TÂCHES À RÉALISER
1. Dans le texte sur la démocratie, quel penseur mettait en garde contre la « souveraineté d'un peuple sans bornes » ?
2. Recopiez tout le passage du texte sur la démocratie, depuis « Du coup, on » jusqu'à « de nitrates ? ».

EXTRAIT DE PAGE
========

Remarquons que de nombreux pays permettent de remplir sa déclaration d’impôts via internet, et que ce moyen est donc perçu, par les Etats, à la fois comme assez sécurisé et assez accessible, que pour y inscrire des données aussi importantes et confidentielles que celles-là. Si nous pouvons tous utiliser internet pour y communiquer, en toute sécurité, le montant de nos avoirs, nous devrions pouvoir y communiquer, avec la même sécurité, nos choix politiques.

Mais est-ce que l’avis de la majorité est toujours le meilleur ? Bonne question. Est-ce qu’il n’y a pas dans l’Histoire des cas où une décision qui n’aurait pas été voulue par la majorité de la population, se serait avérée, a posteriori, une décision bénéfique ? Et inversement (et là, je crois qu’on peut encore trouver davantage d’exemples), est-ce qu’on ne peut pas se rappeler de moments, où une majorité a opté pour des options politiques qui se sont avérées tout à fait catastrophiques ? Les grands penseurs de la démocratie n’étaient d’ailleurs bien souvent pas favorables à ce qu’on appelait, à l’époque, la “tyrannie” ou le “despotisme” de la majorité. Alexis de Tocqueville (1835) craignait l’effet néfaste de cette puissance de la majorité sur la pensée. Stuart Mill (1859) voyait le public comme composé d’une “minorité de sages” et d’une “majorité de sots”. Et Benjamin Constant (1872) mettait en garde contre la “souveraineté d’un peuple sans bornes”. La crainte était que la majorité (déjà perçue comme une “masse”) se trompe et impose son erreur à la minorité qui, elle, aurait eu raison. Bref, du 19ème siècle à aujourd’hui, de grands “défenseurs” de la démocratie ont souvent valorisé la souveraineté du peuple… tant que le peuple choisit la même chose que ses élites éclairées. Et lorsque ce n’est pas le cas, le fonctionnement politique permet tout un ensemble de mécanismes de contournement du choix du peuple.

Mettons de côté l’idée d’une élite éclairée, qui mènerait la Nation. Plus personne n’y croit vraiment. Et tous les faits divers et scandales qui émaillent la vie politique ne nous aideront pas à retrouver la foi…

Il n’en reste pas moins que la politique, c’est aussi très souvent prendre des décisions sur des sujets très techniques. Si on me demande quel serait pour moi, le taux idéal de nitrates dans l’eau du robinet, je serais bien embêté. Je n’en ai aucune idée, moi.

Du coup, on pourrait très bien imaginer que ce soit des experts qui décident à notre place. Mais comment surmonter alors le fait que les experts puissent ne pas être d’accord entre eux ? Faudrait-il réintroduire un système majoritaire au sein des experts ? Si 56% des experts sont “pour”, on vote “pour”, et ainsi de suite ? Et puis qui décide qui sont les experts ? Et comment éviter que les experts poursuivent d’autres intérêts que le bien public ? Comment s’assurer qu’un expert ne soit pas également un vendeur d’engrais bourré de nitrates ?

========

DONNÉES FOURNIES
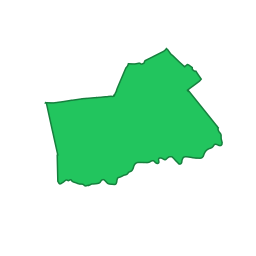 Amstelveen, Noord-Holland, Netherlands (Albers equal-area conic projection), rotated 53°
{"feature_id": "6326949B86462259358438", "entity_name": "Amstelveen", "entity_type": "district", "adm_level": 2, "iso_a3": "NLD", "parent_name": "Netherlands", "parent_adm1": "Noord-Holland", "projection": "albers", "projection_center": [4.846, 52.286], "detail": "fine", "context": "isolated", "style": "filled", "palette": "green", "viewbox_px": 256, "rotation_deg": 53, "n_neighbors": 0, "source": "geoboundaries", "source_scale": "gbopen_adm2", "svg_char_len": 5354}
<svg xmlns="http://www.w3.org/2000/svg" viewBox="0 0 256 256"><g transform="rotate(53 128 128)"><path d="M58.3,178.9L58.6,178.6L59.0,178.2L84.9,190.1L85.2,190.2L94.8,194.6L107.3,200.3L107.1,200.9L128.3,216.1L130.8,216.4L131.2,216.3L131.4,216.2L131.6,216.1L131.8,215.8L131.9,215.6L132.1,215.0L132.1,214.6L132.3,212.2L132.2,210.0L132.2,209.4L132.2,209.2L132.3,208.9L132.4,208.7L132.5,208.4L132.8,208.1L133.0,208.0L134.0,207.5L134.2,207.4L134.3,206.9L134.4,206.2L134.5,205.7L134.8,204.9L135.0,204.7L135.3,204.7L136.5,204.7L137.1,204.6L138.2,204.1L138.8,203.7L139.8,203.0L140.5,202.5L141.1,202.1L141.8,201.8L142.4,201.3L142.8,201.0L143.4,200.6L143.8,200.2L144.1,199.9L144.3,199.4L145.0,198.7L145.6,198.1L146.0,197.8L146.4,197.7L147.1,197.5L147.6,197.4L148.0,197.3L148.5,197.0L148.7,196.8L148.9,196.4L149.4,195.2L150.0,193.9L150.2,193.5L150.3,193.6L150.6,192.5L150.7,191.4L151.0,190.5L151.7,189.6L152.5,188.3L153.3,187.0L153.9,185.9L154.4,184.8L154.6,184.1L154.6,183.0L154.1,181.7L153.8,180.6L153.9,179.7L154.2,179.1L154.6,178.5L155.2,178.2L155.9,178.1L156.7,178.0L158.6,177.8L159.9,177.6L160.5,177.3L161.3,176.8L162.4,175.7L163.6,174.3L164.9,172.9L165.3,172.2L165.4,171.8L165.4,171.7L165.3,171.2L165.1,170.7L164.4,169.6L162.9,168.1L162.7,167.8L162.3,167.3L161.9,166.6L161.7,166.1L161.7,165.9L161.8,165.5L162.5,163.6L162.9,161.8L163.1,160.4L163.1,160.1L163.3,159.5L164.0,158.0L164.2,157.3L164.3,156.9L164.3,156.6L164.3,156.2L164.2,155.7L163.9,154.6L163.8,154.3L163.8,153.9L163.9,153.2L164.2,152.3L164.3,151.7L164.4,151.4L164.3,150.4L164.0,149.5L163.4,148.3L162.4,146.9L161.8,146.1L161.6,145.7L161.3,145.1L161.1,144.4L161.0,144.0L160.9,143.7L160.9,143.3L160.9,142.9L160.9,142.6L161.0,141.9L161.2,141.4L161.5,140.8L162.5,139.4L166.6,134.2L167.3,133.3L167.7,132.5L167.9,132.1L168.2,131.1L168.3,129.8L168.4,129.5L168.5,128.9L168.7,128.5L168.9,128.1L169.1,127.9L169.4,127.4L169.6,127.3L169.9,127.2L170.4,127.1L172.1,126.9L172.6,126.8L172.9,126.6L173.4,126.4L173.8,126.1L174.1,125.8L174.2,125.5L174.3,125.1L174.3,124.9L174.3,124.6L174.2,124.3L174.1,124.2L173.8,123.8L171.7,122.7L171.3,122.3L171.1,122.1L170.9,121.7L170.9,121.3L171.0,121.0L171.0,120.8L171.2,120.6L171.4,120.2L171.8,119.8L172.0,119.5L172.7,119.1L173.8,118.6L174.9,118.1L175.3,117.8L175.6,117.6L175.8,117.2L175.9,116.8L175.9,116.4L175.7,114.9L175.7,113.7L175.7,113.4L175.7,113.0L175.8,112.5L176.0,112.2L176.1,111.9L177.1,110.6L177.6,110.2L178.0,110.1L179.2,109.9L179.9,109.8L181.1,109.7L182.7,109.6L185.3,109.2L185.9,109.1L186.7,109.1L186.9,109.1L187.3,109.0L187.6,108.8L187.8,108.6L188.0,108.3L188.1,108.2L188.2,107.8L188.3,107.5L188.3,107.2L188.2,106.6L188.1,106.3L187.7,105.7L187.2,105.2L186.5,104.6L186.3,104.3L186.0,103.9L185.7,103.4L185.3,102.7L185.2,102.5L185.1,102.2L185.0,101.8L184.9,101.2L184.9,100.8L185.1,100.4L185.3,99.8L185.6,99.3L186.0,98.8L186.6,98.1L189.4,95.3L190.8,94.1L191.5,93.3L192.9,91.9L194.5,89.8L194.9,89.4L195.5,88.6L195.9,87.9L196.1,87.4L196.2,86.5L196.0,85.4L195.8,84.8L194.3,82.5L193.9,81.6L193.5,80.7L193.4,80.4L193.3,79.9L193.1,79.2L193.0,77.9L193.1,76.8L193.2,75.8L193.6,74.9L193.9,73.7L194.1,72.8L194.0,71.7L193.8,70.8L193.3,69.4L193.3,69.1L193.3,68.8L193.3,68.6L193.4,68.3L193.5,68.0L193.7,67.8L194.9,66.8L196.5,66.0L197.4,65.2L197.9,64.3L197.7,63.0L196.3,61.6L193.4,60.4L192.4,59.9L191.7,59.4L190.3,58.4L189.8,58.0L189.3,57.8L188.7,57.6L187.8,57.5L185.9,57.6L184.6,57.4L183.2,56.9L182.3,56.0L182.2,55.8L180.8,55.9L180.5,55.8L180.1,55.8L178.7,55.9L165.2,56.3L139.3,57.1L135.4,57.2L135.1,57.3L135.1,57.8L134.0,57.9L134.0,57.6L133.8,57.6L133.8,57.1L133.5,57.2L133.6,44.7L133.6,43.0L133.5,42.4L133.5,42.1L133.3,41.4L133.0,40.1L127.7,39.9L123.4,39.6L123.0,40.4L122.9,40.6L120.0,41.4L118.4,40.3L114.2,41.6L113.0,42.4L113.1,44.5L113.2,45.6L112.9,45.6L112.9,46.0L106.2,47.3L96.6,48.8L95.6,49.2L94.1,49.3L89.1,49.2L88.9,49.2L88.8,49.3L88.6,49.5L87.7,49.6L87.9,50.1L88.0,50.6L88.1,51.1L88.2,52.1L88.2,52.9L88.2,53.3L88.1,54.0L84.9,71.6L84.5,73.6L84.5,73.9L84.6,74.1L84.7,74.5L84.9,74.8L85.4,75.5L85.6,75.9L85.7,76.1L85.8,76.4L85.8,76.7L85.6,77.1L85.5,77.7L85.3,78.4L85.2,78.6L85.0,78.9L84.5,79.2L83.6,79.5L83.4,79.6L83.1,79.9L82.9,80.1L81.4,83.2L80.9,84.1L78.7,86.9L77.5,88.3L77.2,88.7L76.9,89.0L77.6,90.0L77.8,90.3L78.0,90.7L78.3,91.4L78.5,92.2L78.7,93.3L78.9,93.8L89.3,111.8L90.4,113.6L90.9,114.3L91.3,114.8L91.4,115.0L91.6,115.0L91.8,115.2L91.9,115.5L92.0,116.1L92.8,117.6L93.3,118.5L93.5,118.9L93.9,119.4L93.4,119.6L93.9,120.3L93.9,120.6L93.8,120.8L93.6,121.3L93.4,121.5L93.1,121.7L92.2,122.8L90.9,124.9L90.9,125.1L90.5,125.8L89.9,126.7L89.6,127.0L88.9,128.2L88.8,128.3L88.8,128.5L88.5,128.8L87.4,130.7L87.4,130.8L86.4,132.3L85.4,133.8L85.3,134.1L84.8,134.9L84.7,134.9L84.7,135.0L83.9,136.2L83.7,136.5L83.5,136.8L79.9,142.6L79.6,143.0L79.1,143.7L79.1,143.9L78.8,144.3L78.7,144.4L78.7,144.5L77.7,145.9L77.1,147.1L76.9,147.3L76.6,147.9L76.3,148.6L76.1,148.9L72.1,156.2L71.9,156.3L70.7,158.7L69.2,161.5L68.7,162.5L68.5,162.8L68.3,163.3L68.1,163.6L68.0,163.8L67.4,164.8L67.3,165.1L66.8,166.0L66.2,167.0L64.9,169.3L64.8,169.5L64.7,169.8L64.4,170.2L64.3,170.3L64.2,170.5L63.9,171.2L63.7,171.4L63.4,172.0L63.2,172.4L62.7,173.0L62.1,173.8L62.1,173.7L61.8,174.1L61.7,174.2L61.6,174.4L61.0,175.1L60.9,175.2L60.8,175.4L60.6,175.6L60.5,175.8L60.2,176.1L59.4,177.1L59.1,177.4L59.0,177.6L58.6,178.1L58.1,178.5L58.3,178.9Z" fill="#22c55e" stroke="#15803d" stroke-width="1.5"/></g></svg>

========

RÉPONSES À L'EXERCICE
1. Benjamin Constant.

2.
Du coup, on pourrait très bien imaginer que ce soit des experts qui décident à notre place. Mais comment surmonter alors le fait que les experts puissent ne pas être d’accord entre eux ? Faudrait-il réintroduire un système majoritaire au sein des experts ? Si 56% des experts sont “pour”, on vote “pour”, et ainsi de suite ? Et puis qui décide qui sont les experts ? Et comment éviter que les experts poursuivent d’autres intérêts que le bien public ? Comment s’assurer qu’un expert ne soit pas également un vendeur d’engrais bourré de nitrates ?